» WORK TO COMPLETE: Print exactly the line that contains "Certificate No. 2006.01" along with every line beneath it to the end of the records below, and omit pictures.

» RECORDS:
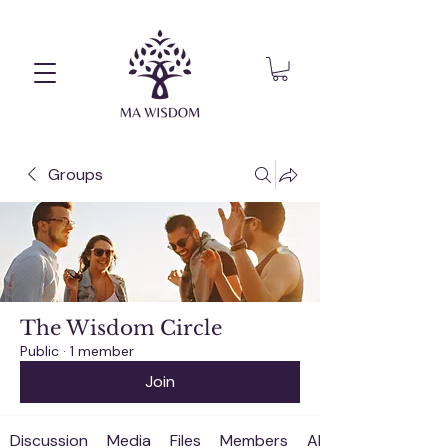
Groups
The Wisdom Circle
Public
·
1 member
Join
Discussion
Media
Files
Members
About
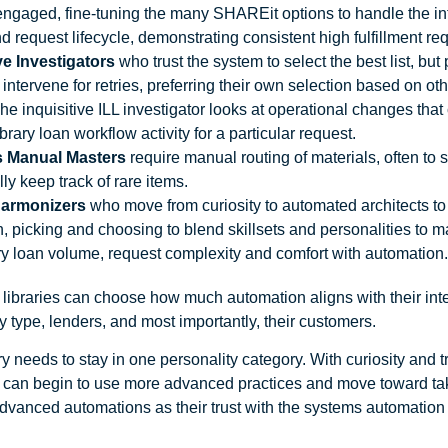
 engaged, fine-tuning the many SHAREit options to handle the int
d request lifecycle, demonstrating consistent high fulfillment re
ve Investigators
who trust the system to select the best list, but 
intervene for retries, preferring their own selection based on othe
 The inquisitive ILL investigator looks at operational changes tha
ibrary loan workflow activity for a particular request.
s Manual Masters
require manual routing of materials, often to
ly keep track of rare items.
Harmonizers
who move from curiosity to automated architects t
, picking and choosing to blend skillsets and personalities to ma
ary loan volume, request complexity and comfort with automation
ibraries can choose how much automation aligns with their inter
y type, lenders, and most importantly, their customers.
ry needs to stay in one personality category. With curiosity and t
 can begin to use more advanced practices and move toward ta
dvanced automations as their trust with the systems automation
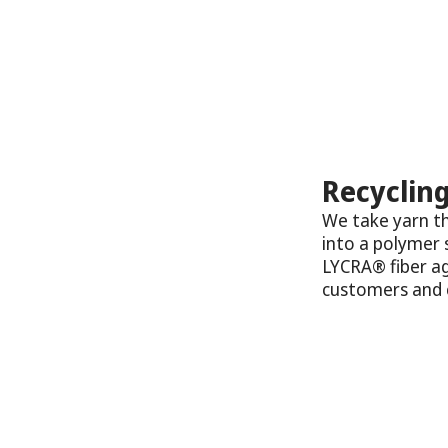
Recycling
We take yarn th
into a polymer 
LYCRA® fiber ag
customers and c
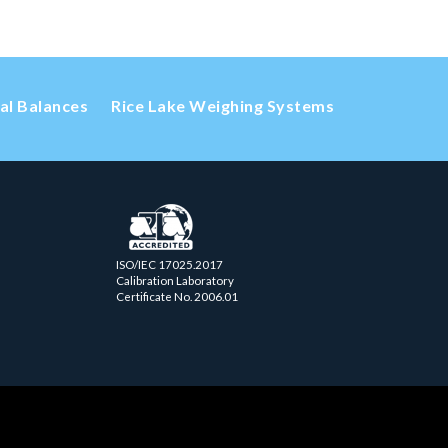
cal Balances
Rice Lake Weighing Systems
ISO/IEC 17025.2017
Calibration Laboratory
Certificate No. 2006.01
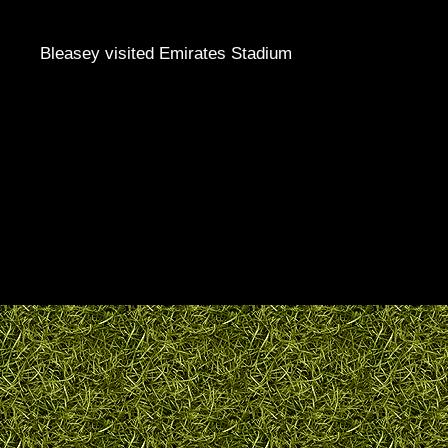
Bleasey visited Emirates Stadium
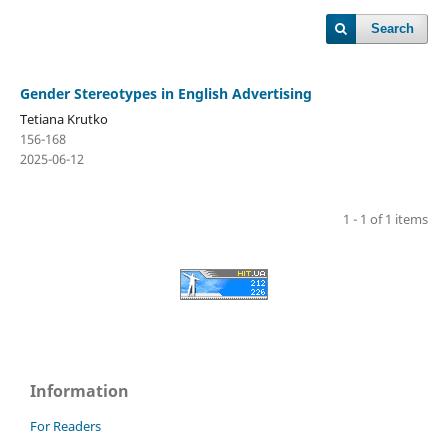
Search
Gender Stereotypes in English Advertising
Tetiana Krutko
156-168
2025-06-12
1 - 1 of 1 items
Information
For Readers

» COMPLETED TASK:
Certificate No. 2006.01
Bleasey visited Emirates Stadium
Search
Gender Stereotypes in English Advertising
Tetiana Krutko
156-168
2025-06-12
1 - 1 of 1 items
Information
For Readers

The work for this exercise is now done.